Back in my MBA days, I would have referred to this technique as a modified version of “Management by Walking Around”. Essentially, this means the manager is involved (and visible) at the ground level. He or she will listen and talk to employees and be generally aware of the front line action, especially at customer level. I know management theories come and go like the tides and MBWA has been around forever, but I do like what this process does for a manager regardless of the business entity.
Often library management and librarians tend to shy away from business models in discussion of day to day operations of a library or even in a management philosophy, but this TV show does highlight that customer point of service really is what the business is all about.
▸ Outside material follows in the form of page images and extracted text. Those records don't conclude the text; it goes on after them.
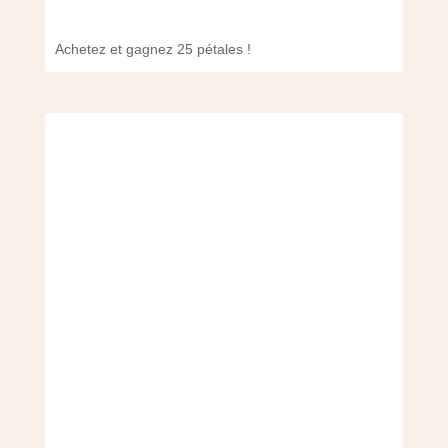
Achetez et gagnez 25 pétales !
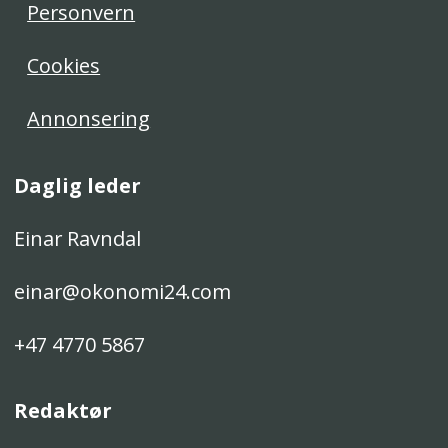
Personvern
Cookies
Annonsering
Daglig leder
Einar Ravndal
einar@okonomi24.com
+47 4770 5867
Redaktør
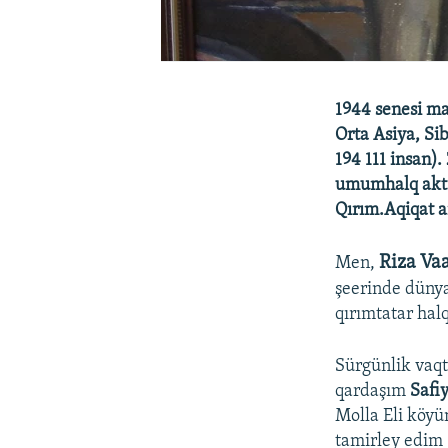
1944 senesi m
Orta Asiya, Si
194 111 insan)
umumhalq aktsi
Qırım.Aqiqat a
Riza Va
Men,
şeerinde düny
qırımtatar halq
Sürgünlik va
qardaşım
Safi
Molla Eli köyü
tamirley edim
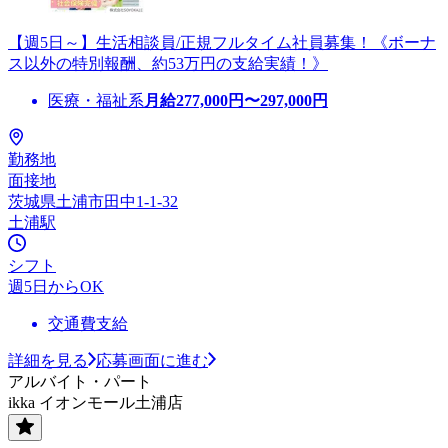
【週5日～】生活相談員/正規フルタイム社員募集！《ボーナ
ス以外の特別報酬、約53万円の支給実績！》
医療・福祉系
月給
277,000
円〜
297,000
円
勤務地
面接地
茨城県土浦市田中1-1-32
土浦駅
シフト
週5日からOK
交通費支給
詳細を見る
応募画面に進む
アルバイト・パート
ikka イオンモール土浦店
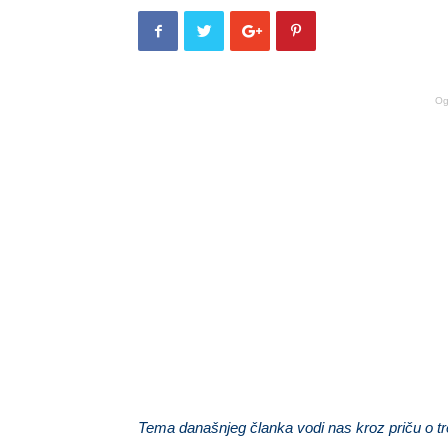
Og
Tema današnjeg članka vodi nas kroz priču o tr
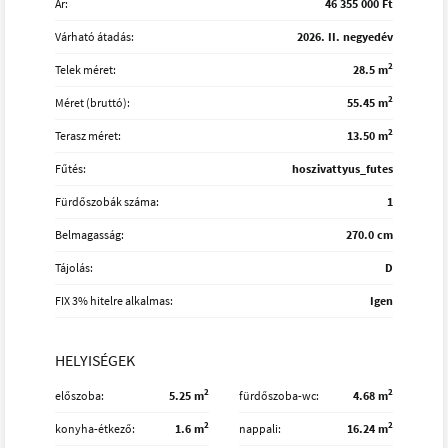
Ár:
46 355 000 Ft
Várható átadás:
2026. II. negyedév
2
Telek méret:
28.5 m
2
Méret (bruttó):
55.45 m
2
Terasz méret:
13.50 m
Fűtés:
hoszivattyus_futes
Fürdőszobák száma:
1
Belmagasság:
270.0 cm
Tájolás:
D
FIX 3% hitelre alkalmas:
Igen
HELYISÉGEK
2
2
előszoba
5.25 m
fürdőszoba-wc
4.68 m
2
2
konyha-étkező
1.6 m
nappali
16.24 m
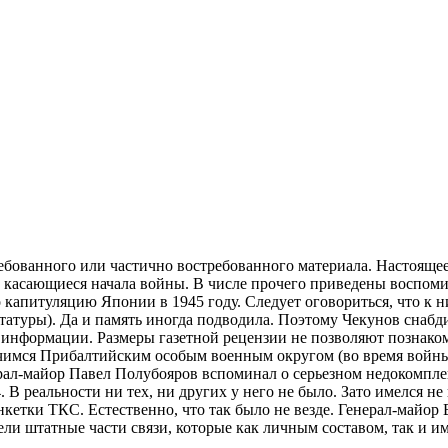
ребованного или частично востребованного материала. Настоящее
, касающиеся начала войны. В числе прочего приведены воспом
 капитуляцию Японии в 1945 году. Следует оговориться, что к н
татуры). Да и память иногда подводила. Поэтому Чекунов снаб
информации. Размеры газетной рецензии не позволяют познакоми
ичимся Прибалтийским особым военным округом (во время войн
ал-майор Павел Полубояров вспоминал о серьезном недокомплек
. В реальности ни тех, ни других у него не было. Зато имелся 
е танкетки ТКС. Естественно, что так было не везде. Генерал-м
мели штатные части связи, которые как личным составом, так и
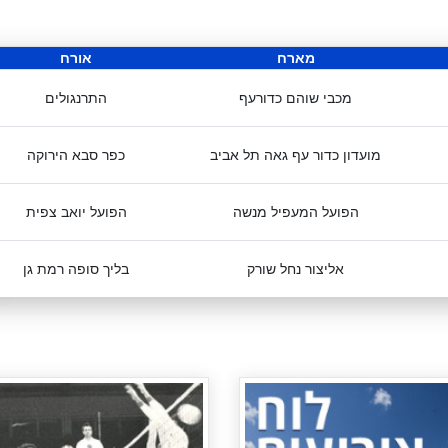
מארח
אורח
מכבי שוהם כדורעף
התרנגולים
מועדון כדור עף גאה תל אביב
כפר סבא הירוקה
הפועל המעפיל מנשה
הפועל יואב צפית
אליצור נחל שורק
בליך סופה רמת גן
Libraries have a similar point of service. So what do we take away from this? Do you as a manager or department head know what your people do on daily basis? Try these questions:
What are the major pet peeves of your staff? (Trust me you are in denial if you think there aren’t any!)
Who are the “regulars”? What do these regulars like or dislike about the library?
Have you ever sat out in the public areas and listened and watched?
Of course one can “say” they have open door communication or are in touch with the staff or patrons. What behaviors do you practice, on a regular basis that supports good communication? Walking around only gets you so far before you need to synthesize what you have learned into action.
Go forth and walk around your library!